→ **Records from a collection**
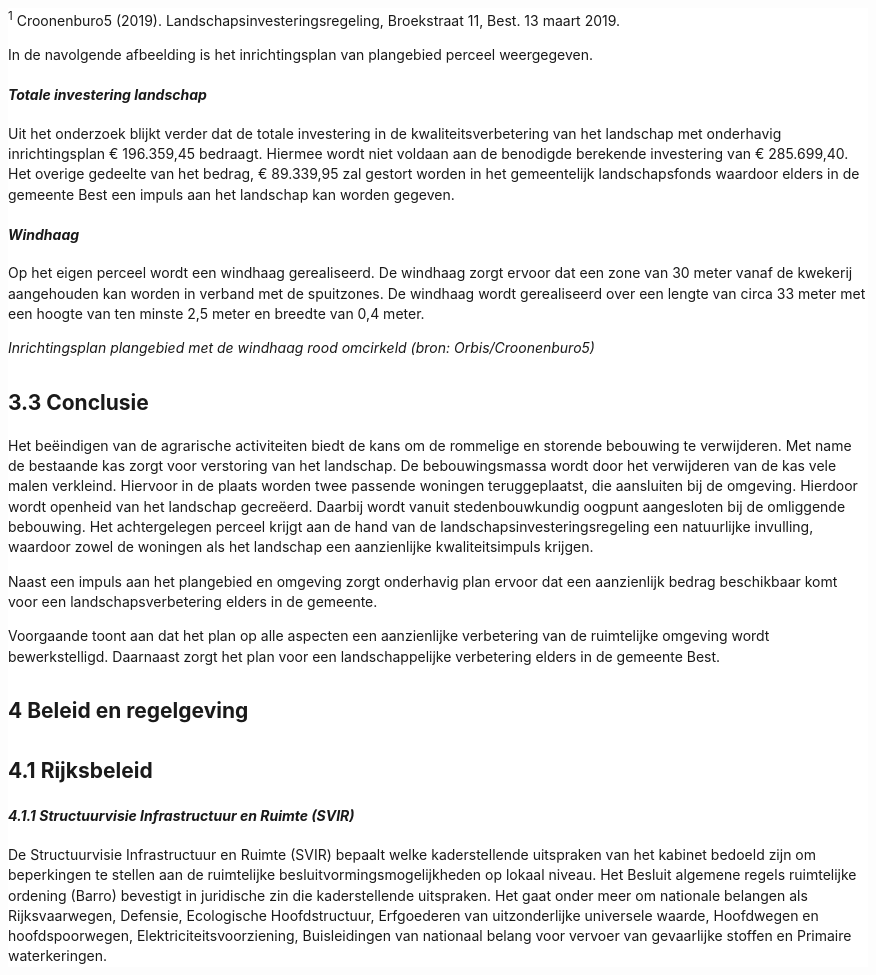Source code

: <sup>1</sup> Croonenburo5 (2019). Landschapsinvesteringsregeling, Broekstraat 11, Best. 13 maart 2019.

In de navolgende afbeelding is het inrichtingsplan van plangebied perceel weergegeven.

#### *Totale investering landschap*

Uit het onderzoek blijkt verder dat de totale investering in de kwaliteitsverbetering van het landschap met onderhavig inrichtingsplan € 196.359,45 bedraagt. Hiermee wordt niet voldaan aan de benodigde berekende investering van € 285.699,40. Het overige gedeelte van het bedrag, € 89.339,95 zal gestort worden in het gemeentelijk landschapsfonds waardoor elders in de gemeente Best een impuls aan het landschap kan worden gegeven.

#### *Windhaag*

Op het eigen perceel wordt een windhaag gerealiseerd. De windhaag zorgt ervoor dat een zone van 30 meter vanaf de kwekerij aangehouden kan worden in verband met de spuitzones. De windhaag wordt gerealiseerd over een lengte van circa 33 meter met een hoogte van ten minste 2,5 meter en breedte van 0,4 meter.

*Inrichtingsplan plangebied met de windhaag rood omcirkeld (bron: Orbis/Croonenburo5)*

## **3.3 Conclusie**

Het beëindigen van de agrarische activiteiten biedt de kans om de rommelige en storende bebouwing te verwijderen. Met name de bestaande kas zorgt voor verstoring van het landschap. De bebouwingsmassa wordt door het verwijderen van de kas vele malen verkleind. Hiervoor in de plaats worden twee passende woningen teruggeplaatst, die aansluiten bij de omgeving. Hierdoor wordt openheid van het landschap gecreëerd. Daarbij wordt vanuit stedenbouwkundig oogpunt aangesloten bij de omliggende bebouwing. Het achtergelegen perceel krijgt aan de hand van de landschapsinvesteringsregeling een natuurlijke invulling, waardoor zowel de woningen als het landschap een aanzienlijke kwaliteitsimpuls krijgen.

Naast een impuls aan het plangebied en omgeving zorgt onderhavig plan ervoor dat een aanzienlijk bedrag beschikbaar komt voor een landschapsverbetering elders in de gemeente.

Voorgaande toont aan dat het plan op alle aspecten een aanzienlijke verbetering van de ruimtelijke omgeving wordt bewerkstelligd. Daarnaast zorgt het plan voor een landschappelijke verbetering elders in de gemeente Best.

## **4 Beleid en regelgeving**

## **4.1 Rijksbeleid**

#### *4.1.1 Structuurvisie Infrastructuur en Ruimte (SVIR)*

De Structuurvisie Infrastructuur en Ruimte (SVIR) bepaalt welke kaderstellende uitspraken van het kabinet bedoeld zijn om beperkingen te stellen aan de ruimtelijke besluitvormingsmogelijkheden op lokaal niveau. Het Besluit algemene regels ruimtelijke ordening (Barro) bevestigt in juridische zin die kaderstellende uitspraken. Het gaat onder meer om nationale belangen als Rijksvaarwegen, Defensie, Ecologische Hoofdstructuur, Erfgoederen van uitzonderlijke universele waarde, Hoofdwegen en hoofdspoorwegen, Elektriciteitsvoorziening, Buisleidingen van nationaal belang voor vervoer van gevaarlijke stoffen en Primaire waterkeringen.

→ **Task item**
In the entries above, find each line containing the string "perceel" and copy it.

→ **Finished task**
In de navolgende afbeelding is het inrichtingsplan van plangebied perceel weergegeven.
Op het eigen perceel wordt een windhaag gerealiseerd. De windhaag zorgt ervoor dat een zone van 30 meter vanaf de kwekerij aangehouden kan worden in verband met de spuitzones. De windhaag wordt gerealiseerd over een lengte van circa 33 meter met een hoogte van ten minste 2,5 meter en breedte van 0,4 meter.
Het beëindigen van de agrarische activiteiten biedt de kans om de rommelige en storende bebouwing te verwijderen. Met name de bestaande kas zorgt voor verstoring van het landschap. De bebouwingsmassa wordt door het verwijderen van de kas vele malen verkleind. Hiervoor in de plaats worden twee passende woningen teruggeplaatst, die aansluiten bij de omgeving. Hierdoor wordt openheid van het landschap gecreëerd. Daarbij wordt vanuit stedenbouwkundig oogpunt aangesloten bij de omliggende bebouwing. Het achtergelegen perceel krijgt aan de hand van de landschapsinvesteringsregeling een natuurlijke invulling, waardoor zowel de woningen als het landschap een aanzienlijke kwaliteitsimpuls krijgen.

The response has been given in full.